Passage to read:
*** Block opens ***

Both searches run concurrently with asyncio.gather. We fetch 20 candidates from each, fuse them, and return the top 10. Over-fetching from each source gives RRF more signal to work with.

Why Not a Dedicated Vector Database?

We considered Pinecone, Weaviate, and Qdrant. We stuck with PostgreSQL + pgvector for several reasons:

Concern	Dedicated vector DB	PostgreSQL + pgvector
Infrastructure	Separate service to monitor, back up, patch, pay for	Already running Aurora PostgreSQL
Consistency	Eventual consistency between stores	Single transaction — deletes are atomic
Full-text search	Need a third system (Elasticsearch, etc.)	`tsvector` is built in
Compliance (SOC2)	Every new service adds audit scope	One set of encryption, access controls, audit trails
Performance at our scale	Faster at 10M+ vectors	<50ms HNSW search at ~500K chunks

When would we switch? If we hit tens of millions of vectors and needed sub-10ms p99 latency, a dedicated solution would make sense. At ~500K chunks, pgvector is more than fast enough.

Production Lessons

Here's what we learned running this in production:

1. Over-fetch, then trim.
Pulling 20 results from each source and fusing to 10 consistently outperformed pulling 10 from each. More candidates = better fusion signal.

2. Full-text search needs query preprocessing.
plainto_tsquery handles most cases, but for advanced users we added websearch_to_tsquery support which handles quoted phrases and boolean operators.

3. Monitor both sides independently.

*** Block closes ***

Data extract:
*** Block opens ***

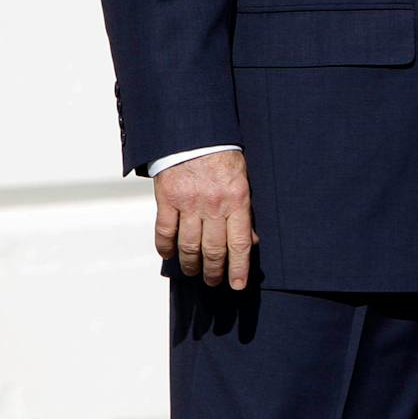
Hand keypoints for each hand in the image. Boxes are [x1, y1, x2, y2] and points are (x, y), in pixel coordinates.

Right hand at [154, 151, 256, 288]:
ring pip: (188, 245)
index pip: (240, 243)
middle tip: (214, 282)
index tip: (238, 285)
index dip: (239, 268)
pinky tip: (168, 255)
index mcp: (238, 200)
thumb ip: (247, 211)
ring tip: (193, 273)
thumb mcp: (245, 180)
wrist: (195, 133)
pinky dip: (165, 247)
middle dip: (214, 271)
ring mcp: (188, 203)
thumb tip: (252, 240)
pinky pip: (164, 230)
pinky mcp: (167, 198)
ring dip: (190, 264)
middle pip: (214, 249)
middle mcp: (213, 205)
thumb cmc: (224, 156)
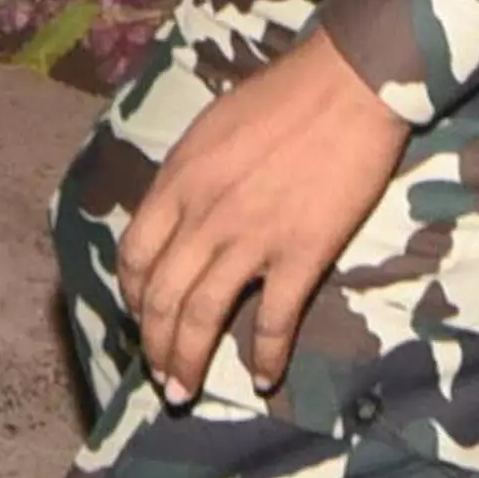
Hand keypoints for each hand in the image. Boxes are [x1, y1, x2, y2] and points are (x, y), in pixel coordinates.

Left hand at [119, 31, 411, 405]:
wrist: (346, 85)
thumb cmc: (281, 95)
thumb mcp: (210, 128)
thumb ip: (187, 177)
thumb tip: (176, 215)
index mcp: (177, 181)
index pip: (134, 255)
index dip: (132, 297)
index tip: (141, 317)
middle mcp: (204, 214)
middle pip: (161, 297)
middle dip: (154, 346)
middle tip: (160, 377)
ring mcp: (251, 237)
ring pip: (202, 316)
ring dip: (188, 362)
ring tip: (184, 392)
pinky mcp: (301, 253)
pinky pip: (273, 319)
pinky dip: (264, 356)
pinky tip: (261, 378)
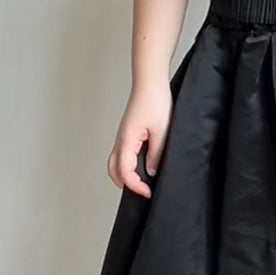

*** Block closes ***

Explore the material:
(a) According to the passage on hybrid search, why are 20 candidates fetched from each source when only the top 10 are returned?
(b) Swap "pgvector" for "pg_embedding" throughout as you reproduce the passage on hybrid search between "Why Not a Dedicated" and "than fast enough.", inclusive.

List of solutions:
(a) Over-fetching from each source gives reciprocal rank fusion (RRF) more signal to work with, because more candidates produce better fusion. In production, pulling 20 from each source and fusing down to 10 consistently outperformed pulling 10 from each.

(b)
Why Not a Dedicated Vector Database?

We considered Pinecone, Weaviate, and Qdrant. We stuck with PostgreSQL + pg_embedding for several reasons:

Concern	Dedicated vector DB	PostgreSQL + pg_embedding
Infrastructure	Separate service to monitor, back up, patch, pay for	Already running Aurora PostgreSQL
Consistency	Eventual consistency between stores	Single transaction — deletes are atomic
Full-text search	Need a third system (Elasticsearch, etc.)	`tsvector` is built in
Compliance (SOC2)	Every new service adds audit scope	One set of encryption, access controls, audit trails
Performance at our scale	Faster at 10M+ vectors	<50ms HNSW search at ~500K chunks

When would we switch? If we hit tens of millions of vectors and needed sub-10ms p99 latency, a dedicated solution would make sense. At ~500K chunks, pg_embedding is more than fast enough.